Maths of Fault Tolerance

Rishab Raj

Published on

Introduction

In Distributed Systems, along with its other characteristics, one can observe that at any given moment few nodes are down, few are slow, and few nodes are unable to communicate with each other. This is the normal state of any large distributed system. The real challenge is not to ensure all nodes are up and running fine but to make the system work even if some of its nodes are down.

In order to achieve this goal we cannot rely on intuition but we need to rely on Probability and system design principles.

Probability of Faults

In distributed system, Node can be down due to any of the following reasons:

  • Node crashes

  • Network partition

  • Hardware issue

  • Slow Node

It is due to the CAP theorem:

  • Consistency

  • Availability

  • Partition Tolerance

We cannot ensure all three at any given time in a distributed system, so we need to make trade offs to ensure the Quorum of nodes is alive.
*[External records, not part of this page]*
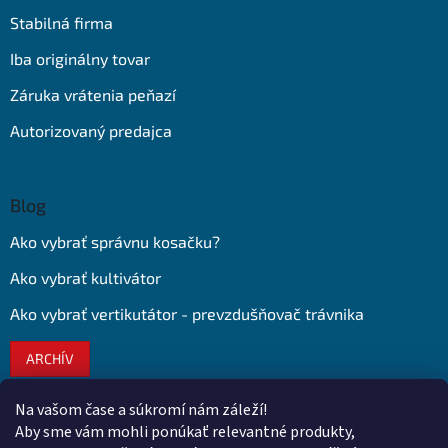
Stabilná firma
Iba originálny tovar
Záruka vrátenia peňazí
Autorizovaný predajca
Blog
Ako vybrať správnu kosačku?
Ako vybrať kultivátor
Ako vybrať vertikutátor - prevzdušňovač trávnika
ARCHÍV
Na vašom čase a súkromí nám záleží!
Kontakt
Aby sme vám mohli ponúkať relevantné produkty,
Before understanding the Quorum we need to understand the probability of failure of the system.

So suppose we a system with

  • Number of nodes(n) = 100

  • Probability of single node failing(p) = 0.01

then we can have following results

  • P(at least one node being faulty) = 0.63

  • P(All of the nodes being faulty is) = $$10^{-200}$$

  • P(More than half of the nodes are faulty) = $$6 * 10^{-4}$$

As we increase the number of nodes in the system, the probability of

  • At least 1 Node being down increases, in a large-scale distributed system we assume at least one of the nodes will be faulty at any given moment.

  • All nodes being down decreases exponentially.

  • More than half node is down decreases significantly (following binomial distribution)

Quoram

Quorum is the minimum number of nodes that must agree to consider an operation to be successful.

For a read operation to be successful the read quorum(R) must agree and for the write operation to succeed the write quorum(W) must agree.

R + W > N

Example

We can understand the role of quorum using an example Suppose a client sends a write request to a system with 3 nodes.

Scenario1

Request reached only one node in system

As write quorum is not satisfied, which means the write request does not reach 2 or more nodes hence it is not successful and the client must retry the request

Scenario 2

Write request reached two nodes

In this case the write quorum is satisfied, even if one of the nodes which received the request is down, other 2 nodes are up and the system will resolve the conflict between the 2 instances of data and serve the result to the client.

Scenario 3

Read after write reaches only 1 node

In this case 2 nodes receive the write request but while reading the data those 2 nodes get down, we do not generally consider this scenario as explained earlier that the probability of majority of nodes being down is very low in a distributed system.

Conclusion

So we can say that fault tolerance in distributed systems is hard but understanding the maths behind it makes it easy to achieve it as we do not have to keep all of the nodes alive is any given moment, we just have to make sure the majority of nodes are alive and our system will work as expected.